For the past several months, the rebellion in eastern Ukraine has resembled the Russian doctrine of
tainaya voina or “mysterious war” — the practice of using a combination of proxies, covert agents, and misinformation to achieve strategic objectives without the use of conventional force.
If it turns out that pro-Russian militants shot down MH17, the incident could trigger significant blowback from from a strategy that Moscow has pursued in eastern Ukraine for months.
In early June, the Vostok Battalion, a Russian intelligence-linked paramilitary group founded in the restive autonomous republic of Chechnya, became a major player in eastern Ukraine. The professional and battle-hardened force attempted to impose discipline on pro-Moscow Ukrainian irregulars, leading to brief bouts of infighting within the rebel ranks. Vostok was likely sent by Russian intelligence to organise and focus the pro-Moscow rebellion in a number of flashpoint cities, including Donetsk.
As Mark Galeotti of New York University told Business Insider in June, Vostok “[wasn’t] there to replace the militias in eastern Ukraine. They’re there to be the force that essentially controls them in Moscow’s name.”
The leader of the Donestk People’s Republic is a Russian military intelligence agent who holds Russian citizenship. But within the Donestk People’s Republic, the rank and file might have been more foreign in character than has previously been assumed. In a long interview with Radio Free Europe/Radio Liberty, an Armenian volunteer for the DPR estimated that 80% of the fighters in Eastern Ukraine were from outside of the country.
This is anecdotal, but the low estimate is still around 20%, according to RFE/RL — which means that at best, a fifth of anti-Kiev militants in eastern Ukraine were allowed to transit through Russian territory.
Russia’s provided more than just bodies and leadership. Earlier this week, conventional-grade grad rocket batteries fired into Ukraine from Russian territory.

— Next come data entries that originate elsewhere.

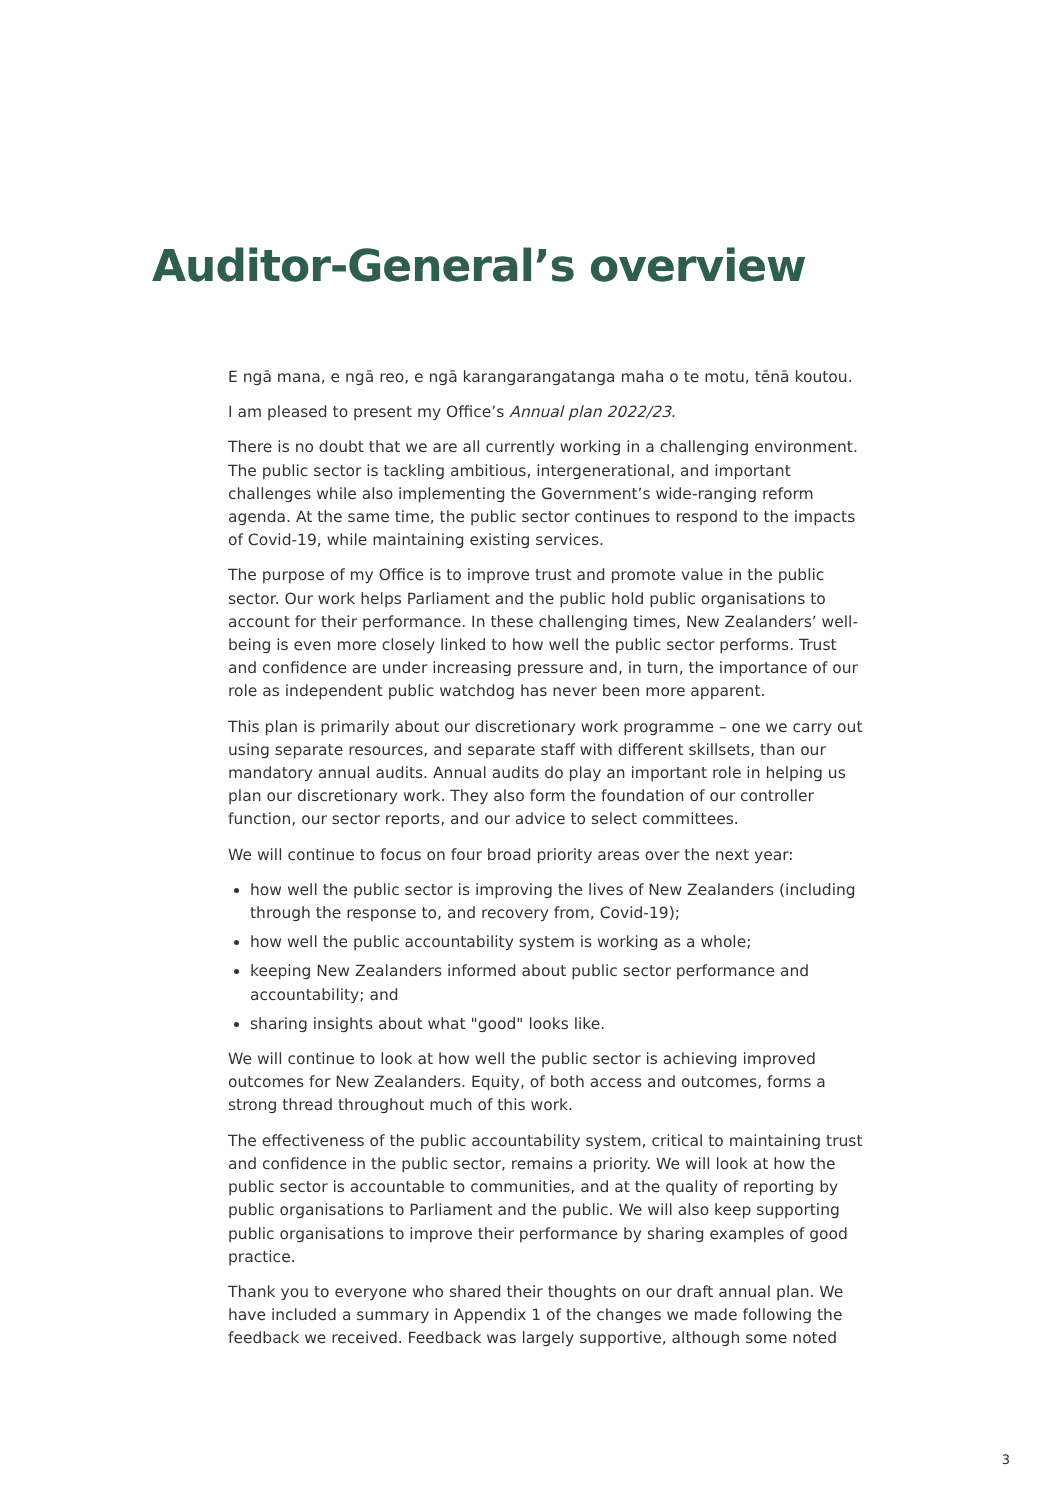Auditor-General’s overview
E ngā mana, e ngā reo, e ngā karangarangatanga maha o te motu, tēnā koutou.
I am pleased to present my Office’s Annual plan 2022/23.
There is no doubt that we are all currently working in a challenging environment. The public sector is tackling ambitious, intergenerational, and important challenges while also implementing the Government’s wide-ranging reform agenda. At the same time, the public sector continues to respond to the impacts of Covid-19, while maintaining existing services.
The purpose of my Office is to improve trust and promote value in the public sector. Our work helps Parliament and the public hold public organisations to account for their performance. In these challenging times, New Zealanders’ well-being is even more closely linked to how well the public sector performs. Trust and confidence are under increasing pressure and, in turn, the importance of our role as independent public watchdog has never been more apparent.
This plan is primarily about our discretionary work programme – one we carry out using separate resources, and separate staff with different skillsets, than our mandatory annual audits. Annual audits do play an important role in helping us plan our discretionary work. They also form the foundation of our controller function, our sector reports, and our advice to select committees.
We will continue to focus on four broad priority areas over the next year:
how well the public sector is improving the lives of New Zealanders (including through the response to, and recovery from, Covid-19);
how well the public accountability system is working as a whole;
keeping New Zealanders informed about public sector performance and accountability; and
sharing insights about what "good" looks like.
We will continue to look at how well the public sector is achieving improved outcomes for New Zealanders. Equity, of both access and outcomes, forms a strong thread throughout much of this work.
The effectiveness of the public accountability system, critical to maintaining trust and confidence in the public sector, remains a priority. We will look at how the public sector is accountable to communities, and at the quality of reporting by public organisations to Parliament and the public. We will also keep supporting public organisations to improve their performance by sharing examples of good practice.
Thank you to everyone who shared their thoughts on our draft annual plan. We have included a summary in Appendix 1 of the changes we made following the feedback we received. Feedback was largely supportive, although some noted
3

And during a speech to the United Nations Security Council on Friday morning, U.S. ambassador to the U.N. Samantha Power stated that Moscow has “recently transported Soviet-era tanks and artillery to the separatists.”
On July 14, three days before MH17 was likely shot down, the U.S. State Department spokesperson offered what now reads like an ominous preview of the plane’s destruction. Without going into specific detail, State claimed that Russia had established a large staging area for the transport of heavy weaponry — including anti-aircraft systems — to its Ukrainian proxies:
Russia continues to accumulate significant amounts of equipment at a deployment site in southwest Russia. This equipment includes tanks of a type no longer used by the Russian military, as well as armoured vehicles, multiple rocket launchers, artillery, and air defence systems. Russia has roughly doubled the number of tanks, armoured vehicles, and rocket launchers at this site. More advanced air defence systems have also arrived at this site.
This is of a piece with Russian strategic doctrine. Through supporting irregular forces, sending in its intelligence agents and skilled proxies, and spreading misinformation, Russia has been able to remove its conventional forces from the Ukrainian border and maintain just enough deniability to be able to continue supporting separatists in the region without provoking an escalation it didn’t want.
But now, a foreign airliner has been destroyed and hundreds of foreign citizens are dead. And this is exactly the kind of blowback
tainaya voina is designed to prevent.
Whatever strategic insulation Putin thought he was getting from his policies in Ukraine could be rapidly slipping away.